What is hard to predict is, when there's offset operators, less so a problem in South Texas, but in the Permian, if there's offset operators. We do have a reasonable forecast, we do communicate, we know when they're gonna happen, but sometimes somebody will be delayed, change their schedule, and that may change things. That's the way I'd sum it up. I don't think it makes any sense to say, "Here's what the wells could have done, and then we're gonna subtract this for potential shut-ins." I think we'll just show over time continued great performance of the wells, and it's really bottom line comes down to how much free cash flow is generated because our plan is set up to maximize free cash flow over a two to three-year period.
That's the number we focus on, free cash flow more than anything else.
Awesome. That's helpful. If I could squeeze one last question in?
Sure.
Based on the inventory side, I know you all highlight six Leonard well tests in the first half of the year and seven Wolfcamp D tests in 2023. Just any color to provide in terms of the spacing designs of these tests. Are they part of a co-development pad? Are these tests across a specific portion of your acreage, or is it something that's looking to be a little bit more localized? Just trying to understand that a bit better.

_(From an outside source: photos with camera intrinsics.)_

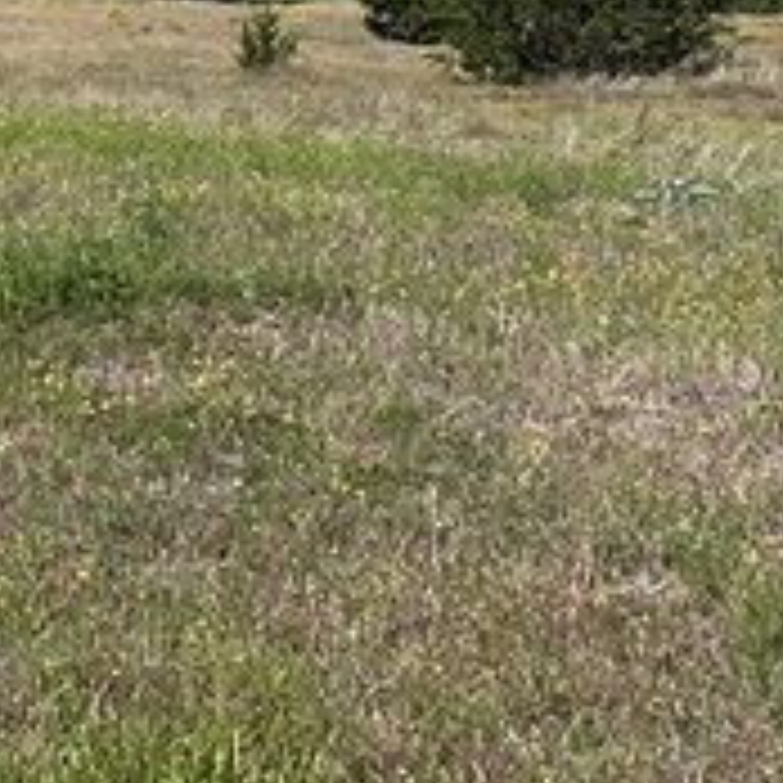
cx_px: 212
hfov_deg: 11.5
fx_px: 3864
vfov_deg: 11.3
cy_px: -256
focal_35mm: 151
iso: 16
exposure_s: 1/2320
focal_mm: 3
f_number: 1.8
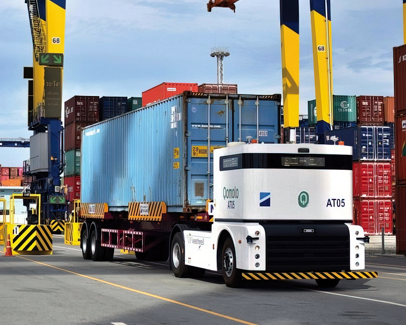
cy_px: 113
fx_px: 1046
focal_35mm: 87
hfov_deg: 21.7
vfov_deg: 17.6
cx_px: 77
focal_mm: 50
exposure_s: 1/4000
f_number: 2
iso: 71
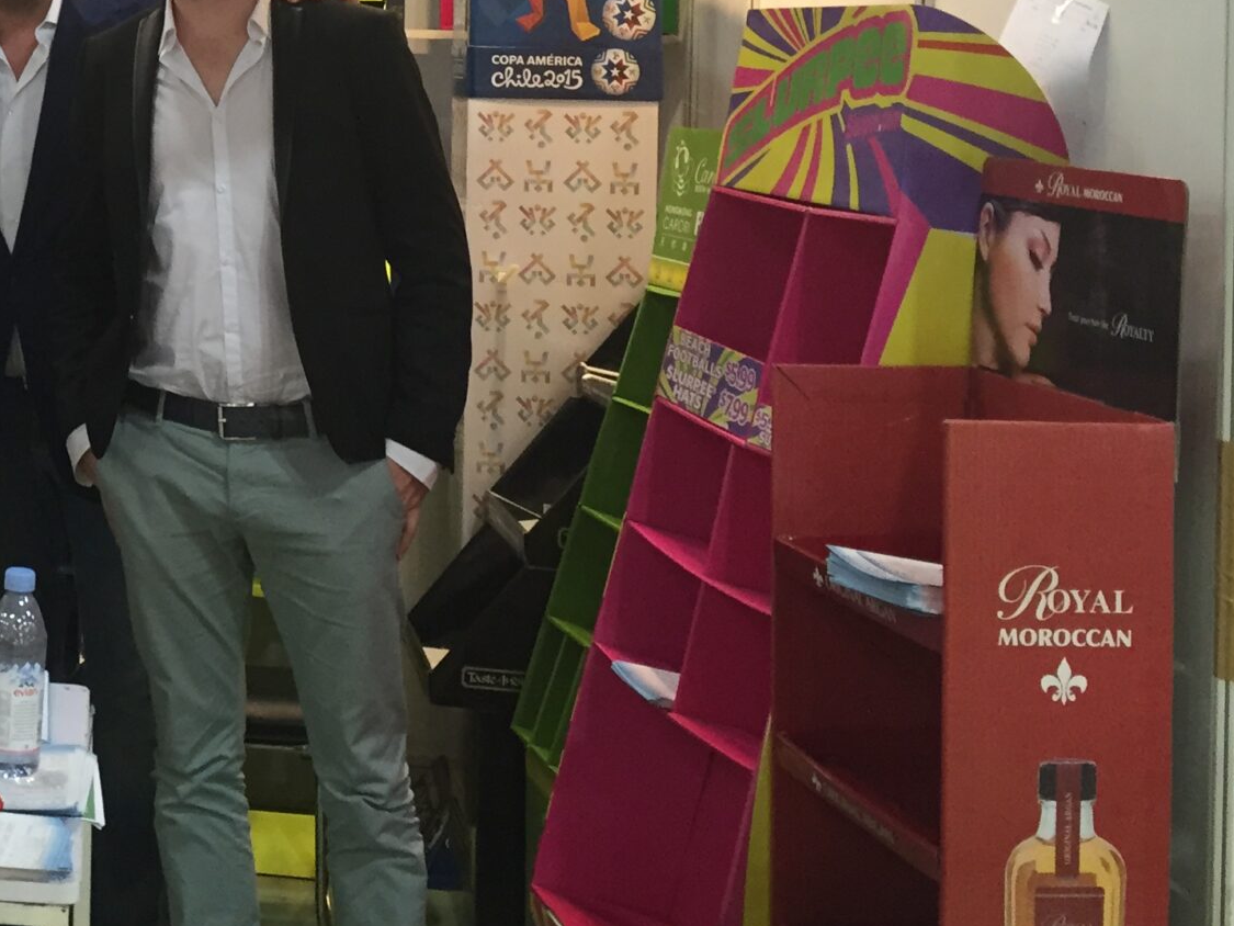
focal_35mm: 66
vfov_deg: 21.6
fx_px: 2353
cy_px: 27
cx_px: -107
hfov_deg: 27.1
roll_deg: -3.0
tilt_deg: +1.8
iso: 100
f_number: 2.2
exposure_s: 1/30
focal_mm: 4.15
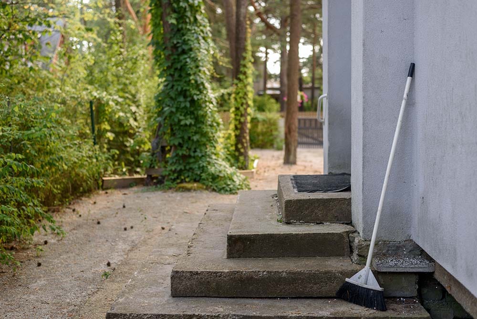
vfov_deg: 27.0
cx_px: 238
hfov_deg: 39.6
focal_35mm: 50
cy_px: 160
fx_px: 663
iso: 50
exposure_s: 1/100
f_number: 2.8
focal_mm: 50
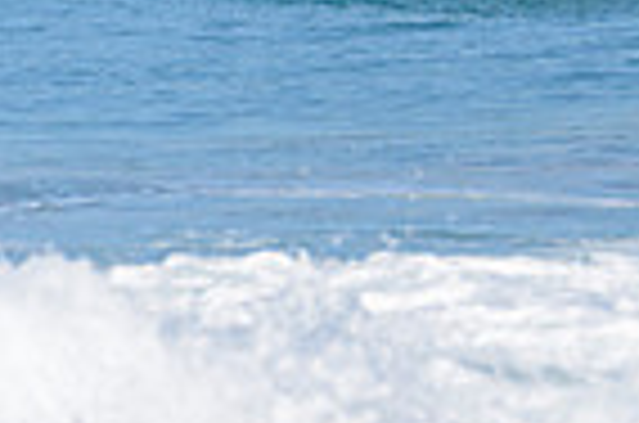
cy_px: -187
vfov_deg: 0.7
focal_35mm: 2048
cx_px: 792
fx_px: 36271
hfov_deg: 1.0
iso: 125
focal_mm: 500
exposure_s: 1/2000
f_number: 5.6
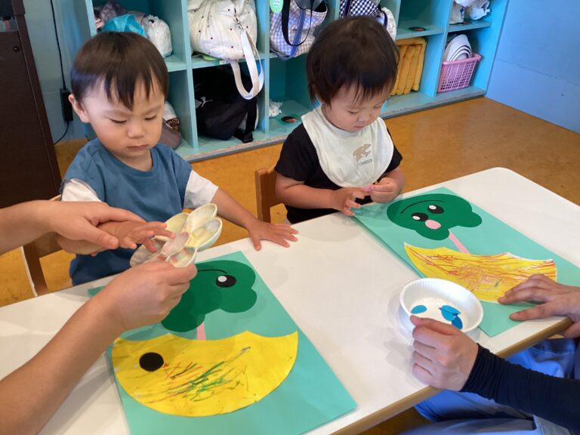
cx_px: 290
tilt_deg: -32.2
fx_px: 519
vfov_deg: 45.4
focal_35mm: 31
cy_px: 218
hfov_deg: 58.4
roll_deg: -1.7
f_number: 2.4
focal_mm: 3.3
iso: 125
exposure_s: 1/50
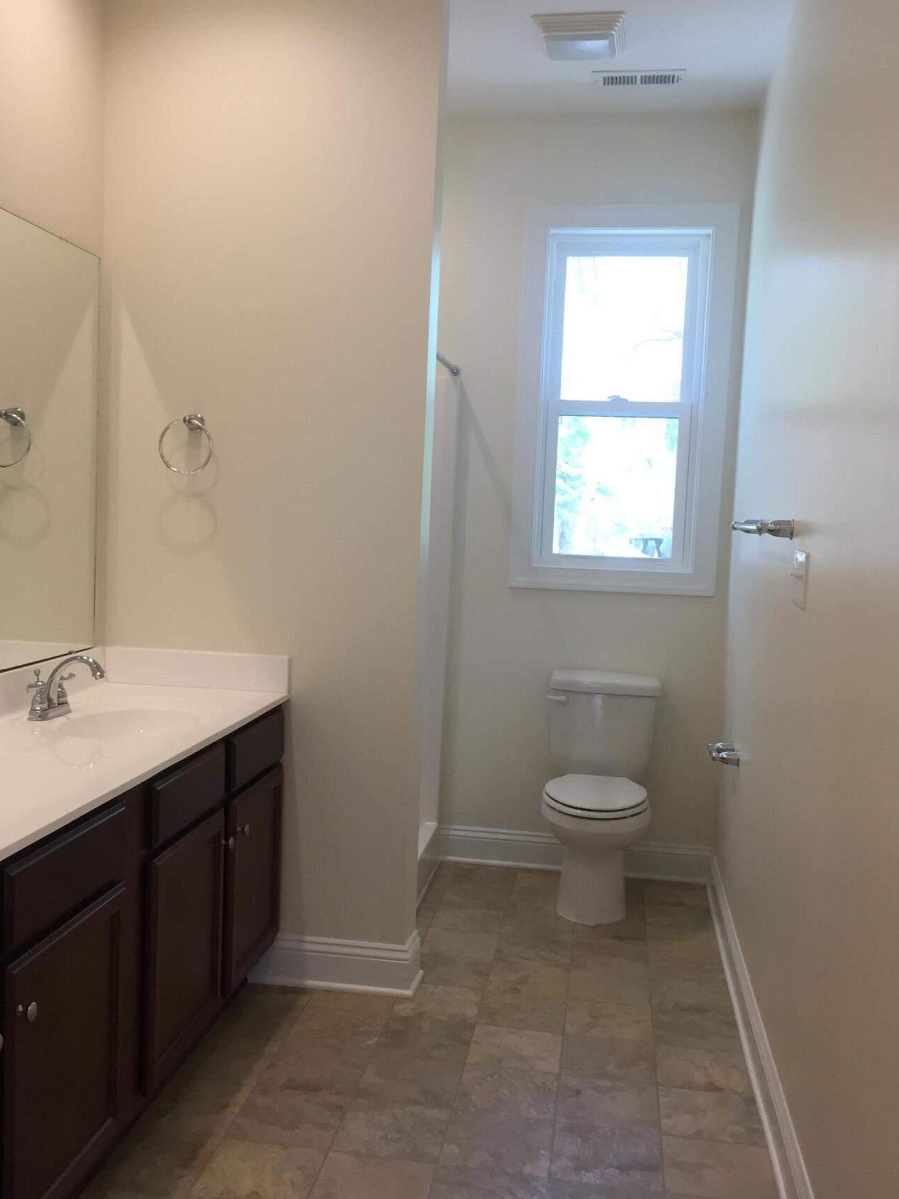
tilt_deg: -5.8
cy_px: 600
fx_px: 1178
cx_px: 418
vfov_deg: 54.0
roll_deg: -1.8
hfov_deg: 41.8
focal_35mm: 34
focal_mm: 4.15
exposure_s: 1/40
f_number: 2.2
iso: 32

Yeah. I'll just in general say the Wolfcamp D is entirely isolated with a thick section between the Wolfcamp D and the prospective Wolfcamp B. There's no frac interference, so you don't need to do co-development there. We've been working on what's the appropriate lateral spacing and the best target interval. Wolfcamp D is quite thick. That's really the focus of our effort. We have quite a few wells, and then there's a lot of offset operator wells also. We're starting to get a big database in order to forecast the performance there.
On the Leonard, the Leonard will work where it's thermally mature. So you have to have a pretty good sense of thermal maturity in the Leonard to understand where those wells will perform well. We're gathering additional data on that. We really don't have any additional results to share yet on the Leonard and the Wolfcamp D. As they get to their IP30s and then we'll start having some data out there. So far, you know, it's a, it is a focus for 2023 though.
Awesome. Thanks for the time.
You bet.
I think we have a follow-up question from Leo Mariani with Roth MKM.
Hey, guys. Just a quick question around cash taxes. Do you guys have kind of an estimate of roughly how much you think that's gonna be at kind of current commodity prices here in 2023?
Yeah, Leo. It's pretty similar to what we said before. Pretty nominal, this year, 2023. I think probably $0-$10 million. Based on current commodities, if you look out to next year, it's probably a little lower than I would have said before. Something in the $60 million range, and that's kind of a run rate for a few years, beginning next year. That's our best estimate right now.
All right.
It was, of course, zero this quarter, so.
Okay. That's helpful. Thank you.
You bet.
There are no further questions at this time. I would like to turn the call back over to Herb Vogel for closing remarks.
Okay, thanks, Lisa. Thank you all for your interest, and we look forward to seeing a number of you at the upcoming May and June conferences in Houston and New York. Thank you.
That does conclude today's presentation. Thank you for your participation, and you may now disconnect.